After creating the API key, you must make it available to the AWS CDK by adding it to AWS Systems Manager with the following command. Be sure to replace $AMG_API_KEY with the API key you created, and $AWS_REGION with the region your solution will run in.

aws ssm put-parameter --name "/observability-aws-solution-eks-infra/grafana-api-key" 
--type "SecureString" 
--value $AMG_API_KEY 
--region $AWS_REGION 
--overwrite

Next, you will deploy the observability stack using AWS CDK.

git clone https://github.com/aws-observability/observability-best-practices.git
cd observability-best-practices/solutions/oss/eks-infra/v3.0.0/iac/
export AWS_REGION=<Your region>
export AMG_ENDPOINT=<AMG_ENDPOINT>
export EKS_CLUSTER_NAME=<EKS_CLUSTER_NAME>
export AMP_WS_ARN=<ARN of Amazon Prometheus workspace>
make deps
make build && make pattern aws-observability-solution-eks-infra-$EKS_CLUSTER_NAME deploy

This solution creates a scraper that collects metrics from your Amazon EKS cluster. Those metrics are stored in Amazon Managed Service for Prometheus and displayed in Amazon Managed Grafana dashboards.
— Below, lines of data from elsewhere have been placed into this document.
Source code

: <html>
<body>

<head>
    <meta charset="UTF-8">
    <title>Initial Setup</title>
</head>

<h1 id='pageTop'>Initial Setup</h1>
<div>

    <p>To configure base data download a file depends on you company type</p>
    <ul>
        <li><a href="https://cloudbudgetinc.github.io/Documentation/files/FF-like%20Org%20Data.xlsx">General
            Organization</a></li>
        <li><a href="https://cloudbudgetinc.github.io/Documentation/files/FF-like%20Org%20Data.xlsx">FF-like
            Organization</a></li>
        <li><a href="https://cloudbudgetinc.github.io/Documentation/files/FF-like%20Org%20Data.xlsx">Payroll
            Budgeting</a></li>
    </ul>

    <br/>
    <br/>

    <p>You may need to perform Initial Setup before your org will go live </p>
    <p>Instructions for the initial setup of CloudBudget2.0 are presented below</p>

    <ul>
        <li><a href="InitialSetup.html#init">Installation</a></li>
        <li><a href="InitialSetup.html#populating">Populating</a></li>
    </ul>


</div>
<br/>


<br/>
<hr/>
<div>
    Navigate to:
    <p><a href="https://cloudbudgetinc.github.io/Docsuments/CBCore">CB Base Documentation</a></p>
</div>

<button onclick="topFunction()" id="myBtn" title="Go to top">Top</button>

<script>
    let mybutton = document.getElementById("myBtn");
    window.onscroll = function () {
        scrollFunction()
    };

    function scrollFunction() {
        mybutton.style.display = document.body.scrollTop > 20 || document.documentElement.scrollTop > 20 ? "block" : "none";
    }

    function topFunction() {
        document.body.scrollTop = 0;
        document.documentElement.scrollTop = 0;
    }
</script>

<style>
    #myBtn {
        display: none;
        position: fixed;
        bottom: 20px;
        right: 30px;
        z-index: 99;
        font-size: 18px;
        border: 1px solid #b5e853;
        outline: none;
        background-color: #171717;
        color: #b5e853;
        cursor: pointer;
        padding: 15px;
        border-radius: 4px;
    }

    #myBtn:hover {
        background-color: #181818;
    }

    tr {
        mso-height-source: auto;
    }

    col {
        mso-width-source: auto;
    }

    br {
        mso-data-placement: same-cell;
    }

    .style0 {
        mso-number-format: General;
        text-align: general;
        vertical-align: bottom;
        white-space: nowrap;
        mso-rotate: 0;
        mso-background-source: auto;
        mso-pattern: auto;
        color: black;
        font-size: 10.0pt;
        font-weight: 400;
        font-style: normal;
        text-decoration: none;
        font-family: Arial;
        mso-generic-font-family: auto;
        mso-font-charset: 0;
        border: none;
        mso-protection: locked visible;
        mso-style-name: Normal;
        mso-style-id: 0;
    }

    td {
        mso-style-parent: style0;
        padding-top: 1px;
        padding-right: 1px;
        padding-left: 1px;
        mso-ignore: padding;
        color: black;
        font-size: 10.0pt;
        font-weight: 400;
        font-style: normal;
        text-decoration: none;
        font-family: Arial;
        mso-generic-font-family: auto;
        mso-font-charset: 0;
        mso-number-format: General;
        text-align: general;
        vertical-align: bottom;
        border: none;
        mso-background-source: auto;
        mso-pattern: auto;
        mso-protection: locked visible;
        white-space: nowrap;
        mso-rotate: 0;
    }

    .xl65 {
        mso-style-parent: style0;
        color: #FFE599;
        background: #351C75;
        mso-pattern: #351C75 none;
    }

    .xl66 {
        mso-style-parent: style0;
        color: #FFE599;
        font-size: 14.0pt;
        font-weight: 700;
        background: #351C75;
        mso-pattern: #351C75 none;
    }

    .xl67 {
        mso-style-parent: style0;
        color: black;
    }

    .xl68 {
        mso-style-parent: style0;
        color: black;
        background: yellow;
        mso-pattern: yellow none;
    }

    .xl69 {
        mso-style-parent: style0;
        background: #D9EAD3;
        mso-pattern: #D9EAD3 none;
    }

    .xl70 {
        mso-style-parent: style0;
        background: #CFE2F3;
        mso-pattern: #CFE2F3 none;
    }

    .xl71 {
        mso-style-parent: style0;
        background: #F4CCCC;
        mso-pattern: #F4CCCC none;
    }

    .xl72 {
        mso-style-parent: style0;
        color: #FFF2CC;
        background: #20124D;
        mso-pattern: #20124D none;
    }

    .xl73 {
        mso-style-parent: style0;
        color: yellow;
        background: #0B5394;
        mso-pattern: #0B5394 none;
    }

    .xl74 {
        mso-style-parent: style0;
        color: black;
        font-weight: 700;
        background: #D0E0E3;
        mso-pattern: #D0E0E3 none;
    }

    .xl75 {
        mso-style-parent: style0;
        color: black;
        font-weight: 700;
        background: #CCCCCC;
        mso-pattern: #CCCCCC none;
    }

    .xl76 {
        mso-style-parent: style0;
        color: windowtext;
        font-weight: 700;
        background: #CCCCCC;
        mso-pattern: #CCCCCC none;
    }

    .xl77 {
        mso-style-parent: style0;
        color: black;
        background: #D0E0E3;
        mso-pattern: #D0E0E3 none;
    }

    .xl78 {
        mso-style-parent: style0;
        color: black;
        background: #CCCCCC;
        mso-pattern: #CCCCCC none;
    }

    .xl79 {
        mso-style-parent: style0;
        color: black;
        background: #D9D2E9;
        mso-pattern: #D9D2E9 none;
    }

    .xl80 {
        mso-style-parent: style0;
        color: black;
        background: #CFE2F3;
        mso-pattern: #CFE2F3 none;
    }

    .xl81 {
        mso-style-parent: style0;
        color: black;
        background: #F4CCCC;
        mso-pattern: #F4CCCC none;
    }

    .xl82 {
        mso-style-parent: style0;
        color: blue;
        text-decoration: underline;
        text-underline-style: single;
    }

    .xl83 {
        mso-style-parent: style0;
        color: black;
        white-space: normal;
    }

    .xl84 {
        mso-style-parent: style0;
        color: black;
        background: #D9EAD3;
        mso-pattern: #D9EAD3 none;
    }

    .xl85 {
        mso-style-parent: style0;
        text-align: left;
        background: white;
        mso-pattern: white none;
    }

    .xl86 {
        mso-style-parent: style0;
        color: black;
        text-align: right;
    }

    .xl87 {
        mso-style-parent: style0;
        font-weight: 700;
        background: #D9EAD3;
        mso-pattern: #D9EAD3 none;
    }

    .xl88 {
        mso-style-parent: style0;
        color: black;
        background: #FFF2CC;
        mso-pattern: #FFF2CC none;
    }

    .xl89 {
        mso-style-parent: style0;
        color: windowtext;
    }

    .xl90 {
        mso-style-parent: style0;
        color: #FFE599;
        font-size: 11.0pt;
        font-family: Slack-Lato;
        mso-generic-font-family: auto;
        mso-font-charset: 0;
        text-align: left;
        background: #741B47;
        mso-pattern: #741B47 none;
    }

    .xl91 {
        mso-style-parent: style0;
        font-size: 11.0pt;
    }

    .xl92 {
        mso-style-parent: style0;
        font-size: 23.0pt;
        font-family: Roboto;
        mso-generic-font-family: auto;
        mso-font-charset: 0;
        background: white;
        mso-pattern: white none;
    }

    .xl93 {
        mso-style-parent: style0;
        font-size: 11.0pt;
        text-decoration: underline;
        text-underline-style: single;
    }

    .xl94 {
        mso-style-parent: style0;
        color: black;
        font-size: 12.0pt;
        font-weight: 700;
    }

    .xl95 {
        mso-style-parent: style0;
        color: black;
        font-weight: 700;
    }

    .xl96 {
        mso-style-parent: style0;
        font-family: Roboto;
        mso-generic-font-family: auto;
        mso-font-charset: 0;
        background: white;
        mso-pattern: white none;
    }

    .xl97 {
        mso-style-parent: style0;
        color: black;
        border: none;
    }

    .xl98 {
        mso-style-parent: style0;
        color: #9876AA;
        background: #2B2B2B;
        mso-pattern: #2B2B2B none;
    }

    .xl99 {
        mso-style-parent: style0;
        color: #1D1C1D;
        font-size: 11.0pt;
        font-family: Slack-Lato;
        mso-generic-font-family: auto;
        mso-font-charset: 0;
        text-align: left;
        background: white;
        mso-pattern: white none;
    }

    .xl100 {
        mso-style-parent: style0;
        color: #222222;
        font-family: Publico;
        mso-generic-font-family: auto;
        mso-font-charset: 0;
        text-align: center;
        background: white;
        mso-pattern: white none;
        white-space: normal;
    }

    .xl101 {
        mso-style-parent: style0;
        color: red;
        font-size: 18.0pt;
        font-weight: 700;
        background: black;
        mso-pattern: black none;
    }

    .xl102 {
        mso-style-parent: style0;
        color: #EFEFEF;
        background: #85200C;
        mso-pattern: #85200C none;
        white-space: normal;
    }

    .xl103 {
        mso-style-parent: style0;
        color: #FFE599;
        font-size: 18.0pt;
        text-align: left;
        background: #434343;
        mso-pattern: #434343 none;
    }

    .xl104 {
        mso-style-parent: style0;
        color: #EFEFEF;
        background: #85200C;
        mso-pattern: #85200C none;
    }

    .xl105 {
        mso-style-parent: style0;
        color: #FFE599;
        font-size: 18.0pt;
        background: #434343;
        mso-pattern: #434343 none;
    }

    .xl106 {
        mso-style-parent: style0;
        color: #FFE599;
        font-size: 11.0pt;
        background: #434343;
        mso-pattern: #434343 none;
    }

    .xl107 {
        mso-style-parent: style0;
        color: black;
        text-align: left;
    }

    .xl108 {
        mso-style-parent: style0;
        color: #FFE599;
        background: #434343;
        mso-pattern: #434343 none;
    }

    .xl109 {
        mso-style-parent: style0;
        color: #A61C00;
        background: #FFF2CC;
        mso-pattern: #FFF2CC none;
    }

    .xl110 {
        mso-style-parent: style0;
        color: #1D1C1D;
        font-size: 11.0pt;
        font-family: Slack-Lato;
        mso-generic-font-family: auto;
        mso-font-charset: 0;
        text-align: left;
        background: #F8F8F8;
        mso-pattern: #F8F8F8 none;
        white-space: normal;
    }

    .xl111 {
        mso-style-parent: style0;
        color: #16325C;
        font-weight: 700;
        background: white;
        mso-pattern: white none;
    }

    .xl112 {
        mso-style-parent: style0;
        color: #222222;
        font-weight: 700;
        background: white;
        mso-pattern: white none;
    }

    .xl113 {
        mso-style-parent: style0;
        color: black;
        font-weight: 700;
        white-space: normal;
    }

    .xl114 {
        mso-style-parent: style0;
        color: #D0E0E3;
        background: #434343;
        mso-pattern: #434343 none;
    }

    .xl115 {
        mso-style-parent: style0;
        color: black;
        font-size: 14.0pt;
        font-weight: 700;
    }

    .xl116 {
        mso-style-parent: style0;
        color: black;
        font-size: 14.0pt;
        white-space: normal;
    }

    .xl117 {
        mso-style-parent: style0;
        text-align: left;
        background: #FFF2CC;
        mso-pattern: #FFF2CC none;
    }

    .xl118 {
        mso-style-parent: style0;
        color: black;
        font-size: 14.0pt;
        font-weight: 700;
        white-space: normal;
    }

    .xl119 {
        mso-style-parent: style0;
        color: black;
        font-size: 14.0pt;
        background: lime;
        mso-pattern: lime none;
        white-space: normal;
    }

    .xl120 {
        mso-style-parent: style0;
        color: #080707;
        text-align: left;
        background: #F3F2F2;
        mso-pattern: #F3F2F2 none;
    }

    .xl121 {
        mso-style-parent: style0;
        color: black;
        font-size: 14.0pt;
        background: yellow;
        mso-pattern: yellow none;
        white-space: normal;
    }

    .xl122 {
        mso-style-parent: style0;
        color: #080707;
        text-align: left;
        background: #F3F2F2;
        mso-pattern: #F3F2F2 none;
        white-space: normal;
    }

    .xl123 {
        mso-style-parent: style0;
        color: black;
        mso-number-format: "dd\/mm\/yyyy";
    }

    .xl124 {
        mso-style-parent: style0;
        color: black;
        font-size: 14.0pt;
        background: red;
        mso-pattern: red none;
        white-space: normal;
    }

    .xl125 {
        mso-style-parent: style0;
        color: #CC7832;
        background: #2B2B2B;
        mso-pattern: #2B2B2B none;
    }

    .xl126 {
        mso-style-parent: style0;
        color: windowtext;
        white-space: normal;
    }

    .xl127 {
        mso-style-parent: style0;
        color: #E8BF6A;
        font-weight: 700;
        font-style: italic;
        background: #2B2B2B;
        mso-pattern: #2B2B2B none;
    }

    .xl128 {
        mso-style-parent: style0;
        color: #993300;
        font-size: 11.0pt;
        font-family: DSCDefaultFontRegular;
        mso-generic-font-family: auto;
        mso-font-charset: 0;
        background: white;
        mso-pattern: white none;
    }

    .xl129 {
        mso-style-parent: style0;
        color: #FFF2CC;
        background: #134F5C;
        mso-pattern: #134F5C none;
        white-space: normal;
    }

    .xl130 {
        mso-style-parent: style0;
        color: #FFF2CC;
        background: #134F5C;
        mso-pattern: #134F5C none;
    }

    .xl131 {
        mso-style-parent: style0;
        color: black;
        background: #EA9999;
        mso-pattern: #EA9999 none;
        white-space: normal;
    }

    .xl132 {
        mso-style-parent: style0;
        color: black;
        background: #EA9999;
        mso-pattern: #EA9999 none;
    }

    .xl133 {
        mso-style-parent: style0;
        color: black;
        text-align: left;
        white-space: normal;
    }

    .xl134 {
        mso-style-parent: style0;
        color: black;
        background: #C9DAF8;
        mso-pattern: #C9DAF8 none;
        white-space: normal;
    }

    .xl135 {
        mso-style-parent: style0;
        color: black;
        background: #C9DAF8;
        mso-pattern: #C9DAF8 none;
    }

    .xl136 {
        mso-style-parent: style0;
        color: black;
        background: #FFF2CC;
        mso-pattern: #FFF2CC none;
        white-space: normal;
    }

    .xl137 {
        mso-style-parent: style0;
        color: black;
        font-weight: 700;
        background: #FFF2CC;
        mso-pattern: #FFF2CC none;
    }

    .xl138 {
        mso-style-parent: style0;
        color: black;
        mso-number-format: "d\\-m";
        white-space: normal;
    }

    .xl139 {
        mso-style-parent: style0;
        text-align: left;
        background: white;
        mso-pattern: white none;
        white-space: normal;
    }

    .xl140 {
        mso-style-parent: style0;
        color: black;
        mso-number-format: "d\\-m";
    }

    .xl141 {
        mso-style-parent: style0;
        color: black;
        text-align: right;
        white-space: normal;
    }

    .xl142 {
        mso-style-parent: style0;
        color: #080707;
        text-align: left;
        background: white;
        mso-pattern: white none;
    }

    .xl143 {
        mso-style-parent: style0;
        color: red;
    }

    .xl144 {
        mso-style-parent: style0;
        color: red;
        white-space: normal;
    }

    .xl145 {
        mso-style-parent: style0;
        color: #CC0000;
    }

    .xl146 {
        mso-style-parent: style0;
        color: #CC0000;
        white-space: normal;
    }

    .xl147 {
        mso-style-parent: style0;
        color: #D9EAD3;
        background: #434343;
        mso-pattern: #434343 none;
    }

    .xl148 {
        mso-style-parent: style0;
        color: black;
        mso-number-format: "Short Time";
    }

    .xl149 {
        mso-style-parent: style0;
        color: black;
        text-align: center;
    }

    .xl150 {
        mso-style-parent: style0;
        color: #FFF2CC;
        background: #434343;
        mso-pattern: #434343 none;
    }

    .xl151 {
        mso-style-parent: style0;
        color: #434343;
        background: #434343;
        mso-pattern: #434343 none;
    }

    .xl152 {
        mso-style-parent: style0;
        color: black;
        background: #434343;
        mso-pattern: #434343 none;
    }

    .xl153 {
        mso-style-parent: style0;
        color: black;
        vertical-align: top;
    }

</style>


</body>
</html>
To verify that the stack has been deployed successfully, you can use awscurl to query the Amazon Prometheus workspace and confirm that the metrics are being ingested:

export AMP_QUERY_ENDPOINT=<AMP Query Endpoint>
awscurl -X POST --region <Your region> 
--service aps "${AMP_QUERY_ENDPOINT}" -d 'query=up' --header 'Content-Type: application/x-www-form-urlencoded'

You should see a response similar to:

{
  "status": "success",
  "data": {
    "resultType": "vector",
    "result": [
      {
        "metric": {
          "__name__": "up",
          "instance": "localhost:9090",
          "job": "prometheus",
          "monitor": "monitor"
        },
        "value": [
          1652452637.636,
          "1"
        ]
      }
    ]
  }
}

Step 2: Configure the Lambda Function as Action Groups for the Amazon Bedrock Agent

Next, you will create a Lambda function as an action group for the Amazon Bedrock agent. This allows for streamlined interactions with the application metrics, enhancing your ability to monitor and troubleshoot effectively. This guide is an invaluable resource for anyone looking to understand how to leverage Amazon’s capabilities, and you can find further information about your interview responses at Career Contessa.

For comprehensive insights into employee benefits, including ACA W-2 reporting, visit SHRM. Additionally, if you’re interested in pursuing a career in learning and development, you might consider the Learning Trainer position at Amazon.